Майор быстро спросил:

— Как говорите? Они смотрели?

— Ну, понимаете, пришли двое и сразу под брезент. Мы с Витей их и шуганули. Сами посудите, вы — милиция, вы —пожалуйста, проверяйте, это ваша работа, так ведь? А они — откуда мы их знаем? Суют какие-то бумажки, какие-то корочки, — один, мол, архитектор, другой — не знаю кто. Мы и поехали.

— Ой, Господи, — неожиданно подала голос Варенька, головка которой светилась из-за приспущенного стекла. — И чего он эти доски натаскал, мой-то? На чердаке лежали — плохо; продала — тоже негоже! Пропади они пропадом!

— Езжайте! Извините, товарищи! — отчеканил майор. Он повернулся к своим и, настолько переполненный злостью, что не счел нужным отойти от машины хоть на несколько шагов, начал отводить душу:

— Работнички, черт бы их подрал! Где у них глаза были! Серьезное дело, серьезное дело!

Это он кого-то передразнил. Милицейские были уже на некотором отдалении, но Никольский смог услышать, что майор, продолжая пародировать чужую интонацию, закончил: «Ценности прячут! Валютчики! Иностранцы! — Помешались они на валютчиках…»

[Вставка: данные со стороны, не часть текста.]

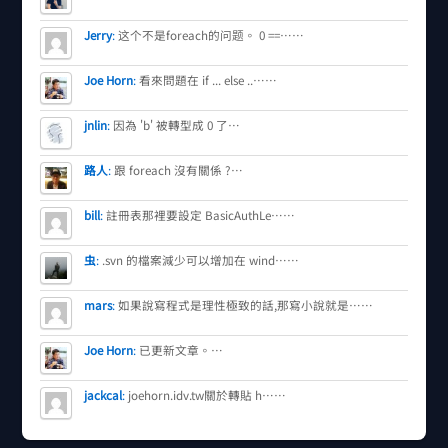
Jerry
:
这个不是foreach的问题。 0 ==……
Joe Horn
:
看來問題在 if ... else ..……
jnlin
:
因為 'b' 被轉型成 0 了…
路人
:
跟 foreach 沒有關係 ?…
bill
:
註冊表那裡要設定 BasicAuthLe……
虫
:
.svn 的檔案減少可以增加在 wind……
mars
:
如果說寫程式是理性極致的話,那寫小說就是……
Joe Horn
:
已更新文章。…
jackcal
:
joehorn.idv.tw關於轉貼 h……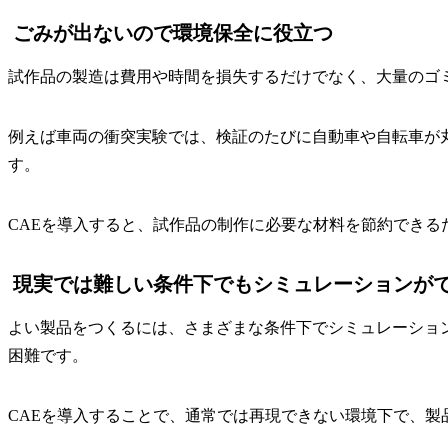
ごみが出ないので環境保全に役立つ
試作品の製造は費用や時間を損失するだけでなく、大量のゴ
例えば車両の衝突実験では、検証のたびに自動車や自転車が
す。
CAEを導入すると、試作品の制作に必要な材料を節約でき
現実では難しい条件下でもシミュレーションが
よい製品をつくるには、さまざまな条件下でシミュレーショ
困難です。
CAEを導入することで、通常では再現できない環境下で、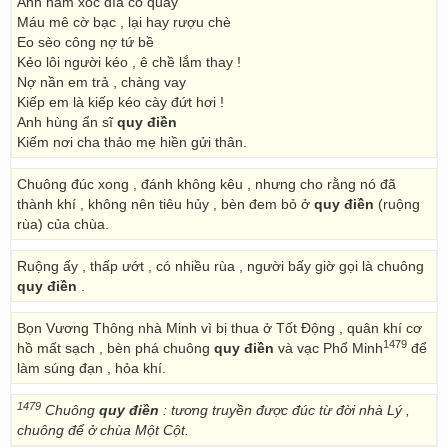
Anh ham xóc đĩa cò quay
Máu mê cờ bạc , lại hay rượu chè
Eo sèo công nợ tứ bề
Kẻo lôi người kéo , ê chề lắm thay !
Nợ nần em trả , chàng vay
Kiếp em là kiếp kéo cày đứt hơi !
Anh hùng ẩn sĩ
quy điền
Kiếm nơi cha thảo mẹ hiền gửi thân.
Chuông đúc xong , đánh không kêu , nhưng cho rằng nó đã
thành khí , không nên tiêu hủy , bèn đem bỏ ở
quy điền
(ruộng
rùa) của chùa.
Ruộng ấy , thấp ướt , có nhiều rùa , người bấy giờ gọi là chuông
quy điền
.
Bọn Vương Thông nhà Minh vì bị thua ở Tốt Động , quân khí cơ
1479
hồ mất sạch , bèn phá chuông
quy điền
và vạc Phổ Minh
để
làm súng đạn , hỏa khí.
1479
Chuông
quy điền
: tương truyền được đúc từ đời nhà Lý ,
chuông để ở chùa Một Cột.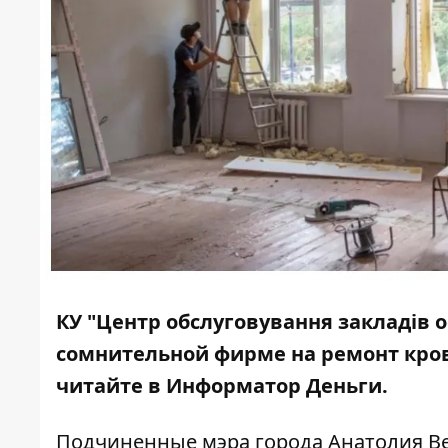
КУ "Центр обслуговування закладів ос
сомнительной фирме на
ремонт
кров
читайте в
Информатор Деньги
.
Подчиненные мэра города Анатолия Вер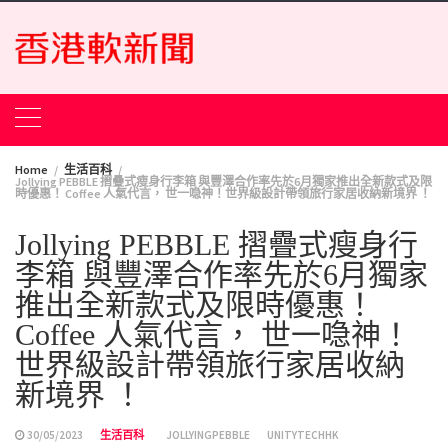
Skip
to
content
Home
生活百科
Jollying PEBBLE 摺疊式瘦身行李箱 與豐澤合作率先於6月獨家推出全新款式及限
時優惠！ Coffee 人氣代言， 世一喼神！世界級設計帶領旅行家居收納新境界 ！
Jollying PEBBLE 摺疊式瘦身行
李箱 與豐澤合作率先於6月獨家
推出全新款式及限時優惠！
Coffee 人氣代言， 世一喼神！
世界級設計帶領旅行家居收納
新境界 ！
30/05/2023
生活百科
JOLLYINGPEBBLE
UNITYTECHHK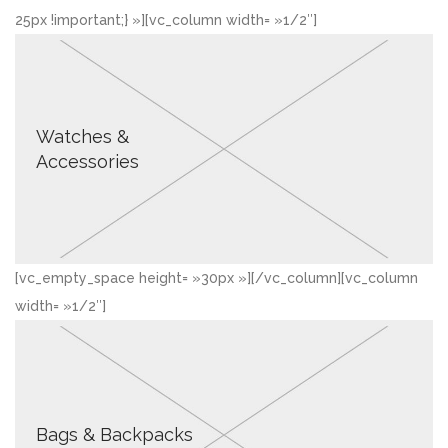
25px !important;} »][vc_column width= »1/2″]
Watches &
Accessories
[vc_empty_space height= »30px »][/vc_column][vc_column
width= »1/2″]
Bags & Backpacks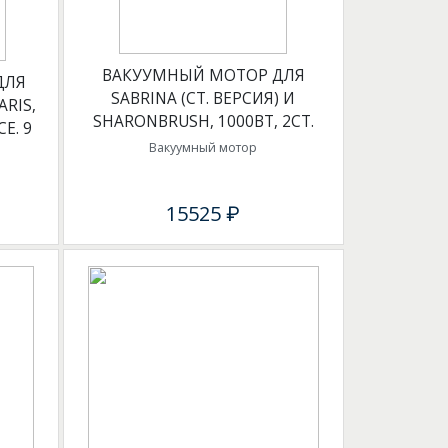
ВАКУУМНЫЙ МОТОР ДЛЯ
ДЛЯ
SABRINA (СТ. ВЕРСИЯ) И
ARIS,
SHARONBRUSH, 1000ВТ, 2СТ.
E. 9
Вакуумный мотор
15525 ₽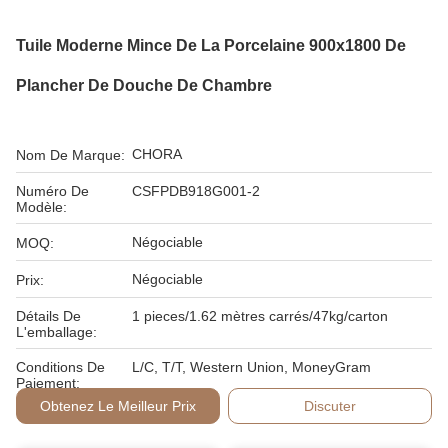
Tuile Moderne Mince De La Porcelaine 900x1800 De
Plancher De Douche De Chambre
CHORA
Nom De Marque:
Numéro De
CSFPDB918G001-2
Modèle:
Négociable
MOQ:
Négociable
Prix:
Détails De
1 pieces/1.62 mètres carrés/47kg/carton
L'emballage:
Conditions De
L/C, T/T, Western Union, MoneyGram
Paiement:
Obtenez Le Meilleur Prix
Discuter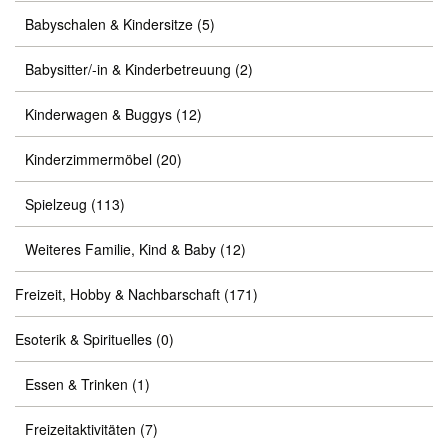
Babyschalen & Kindersitze
(5)
Babysitter/-in & Kinderbetreuung
(2)
Kinderwagen & Buggys
(12)
Kinderzimmermöbel
(20)
Spielzeug
(113)
Weiteres Familie, Kind & Baby
(12)
Freizeit, Hobby & Nachbarschaft
(171)
Esoterik & Spirituelles
(0)
Essen & Trinken
(1)
Freizeitaktivitäten
(7)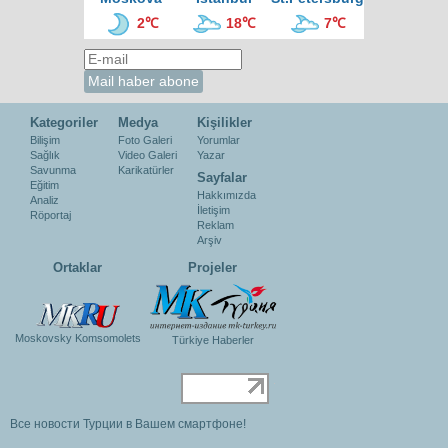
2℃
18℃
7℃
Kategoriler
Medya
Kişilikler
Bilişim
Foto Galeri
Yorumlar
Sağlık
Video Galeri
Yazar
Savunma
Karikatürler
Sayfalar
Eğitim
Hakkımızda
Analiz
İletişim
Röportaj
Reklam
Arşiv
Ortaklar
Projeler
Moskovsky Komsomolets
Türkiye Haberler
Все новости Турции в Вашем смартфоне!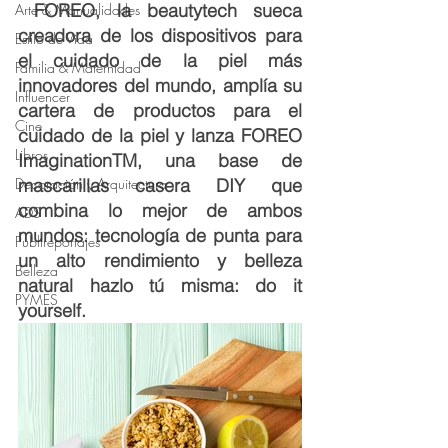
 FOREO, la beautytech sueca 
Arte & Manualidades
creadora de los dispositivos para 
Estilo de Vida
el cuidado de la piel más 
Familia & Maternidad
innovadores del mundo, amplía su 
Influencer
cartera de productos para el 
Cine
cuidado de la piel y lanza FOREO 
Libros
ImaginationTM, una base de 
Decoración y Arquitectura
mascarillas casera DIY que 
combina lo mejor de ambos 
ADS
mundos: tecnología de punta para 
Publireportajes
un alto rendimiento y belleza 
Belleza
natural hazlo tú misma: do it 
PYMES
yourself.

Слова эти Никольский запомнил.

Отпуская шуточки, хохоча то и дело, не заметили, как были уже в Москве. Шумно вошли в Прибежище и, перебивая друг друга, тут же принялись в лицах изображать разыгравшуюся на дороге сцену.

У Веры готов был роскошный стол, и при виде его стала меркнуть светлая мысль закатиться сейчас в ресторан, да и устали они изрядно, и надо было съездить переодеться… Но чем он будет, этот стол для Виктора, если у него машина, и, значит, пить нельзя, ну разве только самую малость, с осторожностью, что даже хуже, чем совсем ничего… Можете остаться ночевать, — предложила Вера, — все оставайтесь, место найдется, без комфорта, правда, но уж разместимся как-нибудь…

И сели за ужин весело, по-свойски, и сидели далеко за полночь при открытых настежь окнах. Ночная листва на деревьях у дома шумела — там ветер взлетал невысокой волной и спадал, и стихало, чтоб снова потом начинать нарастающий шелест, — наверно, менялась погода, и гроза подступала к Москве. От этой ли близкой грозы, от неиссякавшего ли возбуждения спать никому не хотелось. Когда же улеглись — Вера и Варенька вдвоем на широком ложе за альковом, Никольский с Виктором в противоположном конце комнаты на составленных рядом кушетках с придвинутыми к ним стульями, а Леопольд на антресольном диване и там же на раскладушке Толик, — все долго ворочались и шептались, покашливал я и вздыхали в разных углах.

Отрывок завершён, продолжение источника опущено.